В середине августа Анри присоединился к Пьеру Дарю и тут же нашел повод его осудить — на сей раз за нечувствительность к сентиментальным красотам, встречавшимся им по дороге, ведь самого Анри они весьма вдохновляли — пока. Затем он располагается на постой в 60 километрах от Москвы. Впрочем, начиная уже с Вильно, он отмечает, в каком бедственном состоянии находится Великая армия. Настроение у него меняется, он становится ворчливым: «Я стою озлобленный под высохшей березой в небольшом лесочке, полном пыли, прошлогодних листьев, сухих веток и муравьев. Девять часов мы передвигались в пыли, без воды; еще и книг нет…» У него нет сменного белья, и общаться ему приходится только с глупцами — «полное несчастье». В довершение его ожесточения мамелюки устроили себе отхожее место всего шагах в тридцати от того места, где он расположился на отдых. Да, он явно знавал лучшие дни! Лишь однажды вечером ему удалось отвести душу в компании Луи де Барраля, с которым он смог поговорить об Анжеле Пьетрагруа. И еще Анри замечает, как он сам постарел: «Как меняется человек! Жажда видеть новое совсем во мне угасла. С тех пор как я узнал Милан и Италию, все, что я вижу, отталкивает меня своей грубостью. <…> В этом океане варварства ничто не вызывает отклика в моей душе! Все грубое, грязное, зловонное — и физически, и морально». И хотя только от него самого зависело проявить больше интереса к окружающему — он не испытывал к этому ни малейшего желания.
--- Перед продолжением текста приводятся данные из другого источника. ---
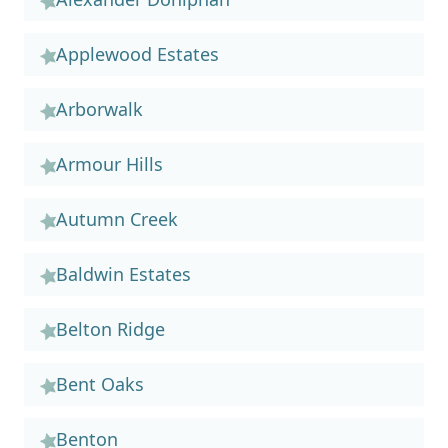
Applewood Estates
Arborwalk
Armour Hills
Autumn Creek
Baldwin Estates
Belton Ridge
Bent Oaks
Benton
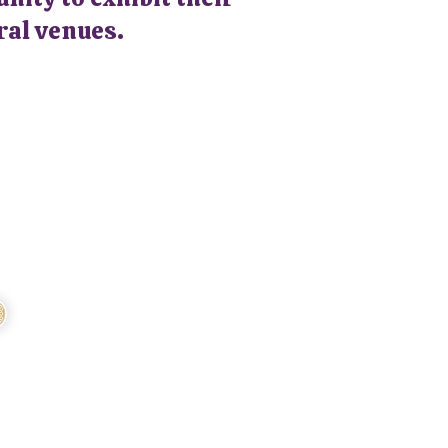
ral venues.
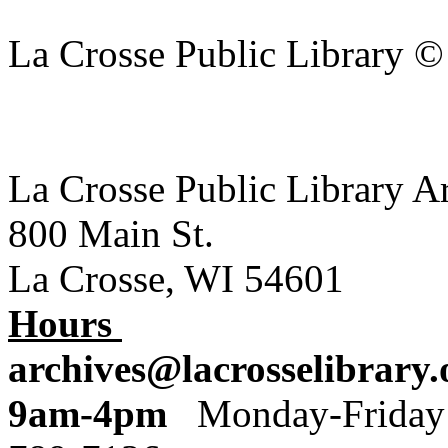
La Crosse Public Library 
La Crosse Public Library A
800 Main St.
La Crosse, WI 54601
Hours
archives@lacrosselibrary.
9am-4pm
Monday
Пожар Смоленска, покинутого жителями, немного вывел его из тоскливого состояния: «Это было захватывающее зрелище. Хотя было уже семь часов и можно было остаться без ужина (а ужин — редкость в таких обстоятельствах) и несмотря на ядра, которыми русские забрасывали французские части на берегу Борисфена (Днепра), мы выбежали за ворота, рядом с которыми находилась красивая часовня. В ней только что разорвалось ядро, и там еще все дымилось. Мы храбро пробежали шагов двадцать, затем перебрались через реку по мосту, который был наведен в спешке генералом Кирженером. Мы добежали до самого края пожара и увидели там множество собак и несколько коз, спасавшихся из полыхавшего города». Такое яркое зрелище, бесспорно, стоило риска оказаться без ужина и получить выговор от начальства.
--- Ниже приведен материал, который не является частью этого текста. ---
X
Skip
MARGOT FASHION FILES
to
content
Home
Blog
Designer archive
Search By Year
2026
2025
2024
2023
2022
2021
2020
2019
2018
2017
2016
7 сентября русская и французская армия сошлись под Бородином у Москвы-реки. Под непрестанный гром артиллерии шла ожесточеннейшая битва. Вот, наконец, уцелевшие с обеих сторон покинули поле боя, напоминавшее Апокалипсис, — бесчисленные трупы были изуродованы страшными ранами. Император потерял убитыми 25 тысяч человек (по данным российских историков, 58 тысяч. — Прим. пер.) и 47 генералов, но, хоть и такой ценой, дорога на Москву была французам открыта.
Неделю спустя, 15 сентября, Наполеон со своим штабом вошел в Москву. Златоглавый город встретил его тишиной и безлюдьем, и это само по себе уже внушало страх. Около двух часов утра внезапно вспыхнули пожары. Раздуваемые северным ветром, они полыхали пять дней. Жара становилась невыносимой, в окнах лопались стекла — в помещениях находиться было невозможно. Бейль записал, что пожар «заполнял воздух красноватым едким дымом на очень большую высоту». Вынужденный спасаться от пожара, как и все прочие, он все же уступил порыву, на который, вероятно, был способен только он: «Прежде чем покинуть дом, я стащил оттуда томик Вольтера под названием „Фацеции“».
Многие другие рядом с ним были озабочены отнюдь не приобретением роскошных изданий в переплете из красного сафьяна — мародеры потрошили дома, в надежде разжиться вином и едой, иногда — дамасскими скатертями, которые вполне могли пригодиться как простыни. Вскоре слуги Бейля были совершенно пьяны, как и слуги всех других чиновников — его коллег. Пламя с чудовищной быстротой отвоевывало у французов жизненное пространство. Огромные горящие головни заваливали улицы лохматыми клочьями огня; пожар переметывался из квартала в квартал, и вскоре вся столица была охвачена пламенем — так московский генерал-губернатор граф Федор Васильевич Ростопчин успешно осуществлял тактику выжженной земли.
«Мы покинули город, освещенный самым величественным пожаром в мире, — он напоминал огромную пирамиду, которая, словно огненная молитва, шла от земли и восходила к небу. И над этим высоко в небе висела яркая луна. Это было великое зрелище, но его надо было бы созерцать одному. Вот печальное обстоятельство, которое отравило мне всю русскую кампанию: я вынужден был проделать ее с людьми, которые были способны сделать Колизей маленьким, а Неаполитанское море — мелким».